# [PROBLEM TO SOLVE]
Find every line containing the word "APERTURE" in the records below; report only how many there are.

# [DATA SHOWN]
● ● ● ●
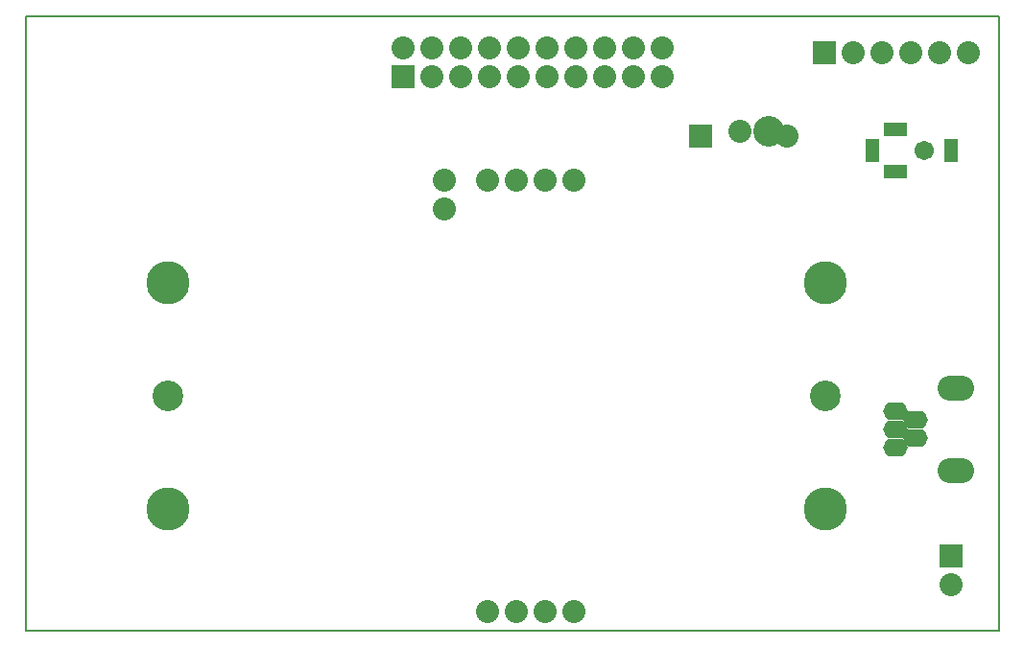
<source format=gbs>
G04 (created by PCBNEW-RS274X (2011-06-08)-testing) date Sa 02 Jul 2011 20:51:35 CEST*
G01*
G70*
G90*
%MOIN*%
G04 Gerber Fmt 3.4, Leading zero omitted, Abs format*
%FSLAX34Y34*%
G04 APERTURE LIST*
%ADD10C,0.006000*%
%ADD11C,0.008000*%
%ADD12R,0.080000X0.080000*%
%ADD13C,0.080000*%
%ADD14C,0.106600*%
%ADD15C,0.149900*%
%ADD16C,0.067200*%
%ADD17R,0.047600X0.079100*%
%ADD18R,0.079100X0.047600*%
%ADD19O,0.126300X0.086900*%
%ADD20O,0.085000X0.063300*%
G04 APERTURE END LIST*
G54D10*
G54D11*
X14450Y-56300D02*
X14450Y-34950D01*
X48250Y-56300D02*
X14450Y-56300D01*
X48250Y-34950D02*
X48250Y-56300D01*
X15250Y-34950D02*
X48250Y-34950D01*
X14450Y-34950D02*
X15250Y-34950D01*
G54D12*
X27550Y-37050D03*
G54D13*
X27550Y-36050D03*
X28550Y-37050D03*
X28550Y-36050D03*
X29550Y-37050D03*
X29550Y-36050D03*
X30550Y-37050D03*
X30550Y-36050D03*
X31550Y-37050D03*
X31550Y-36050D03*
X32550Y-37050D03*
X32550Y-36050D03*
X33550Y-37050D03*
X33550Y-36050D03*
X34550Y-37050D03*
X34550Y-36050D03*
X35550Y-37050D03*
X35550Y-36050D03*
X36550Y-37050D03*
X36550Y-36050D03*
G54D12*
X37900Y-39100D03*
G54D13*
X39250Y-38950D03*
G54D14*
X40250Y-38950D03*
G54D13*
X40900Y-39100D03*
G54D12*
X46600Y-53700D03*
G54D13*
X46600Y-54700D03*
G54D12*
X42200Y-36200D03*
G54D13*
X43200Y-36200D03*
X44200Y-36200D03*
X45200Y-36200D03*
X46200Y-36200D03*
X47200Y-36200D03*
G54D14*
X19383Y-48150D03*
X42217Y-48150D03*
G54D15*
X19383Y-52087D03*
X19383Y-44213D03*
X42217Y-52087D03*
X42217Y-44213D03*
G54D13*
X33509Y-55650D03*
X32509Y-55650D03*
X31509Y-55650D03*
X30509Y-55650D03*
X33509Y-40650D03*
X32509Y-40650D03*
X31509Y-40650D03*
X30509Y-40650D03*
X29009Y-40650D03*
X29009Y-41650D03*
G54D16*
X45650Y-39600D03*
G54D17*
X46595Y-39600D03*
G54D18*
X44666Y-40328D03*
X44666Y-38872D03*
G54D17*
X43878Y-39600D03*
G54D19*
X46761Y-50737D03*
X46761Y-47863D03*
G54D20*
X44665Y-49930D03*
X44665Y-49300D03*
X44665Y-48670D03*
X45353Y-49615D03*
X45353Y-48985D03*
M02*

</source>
● ● ● ●
# [ANSWER SPACE]
2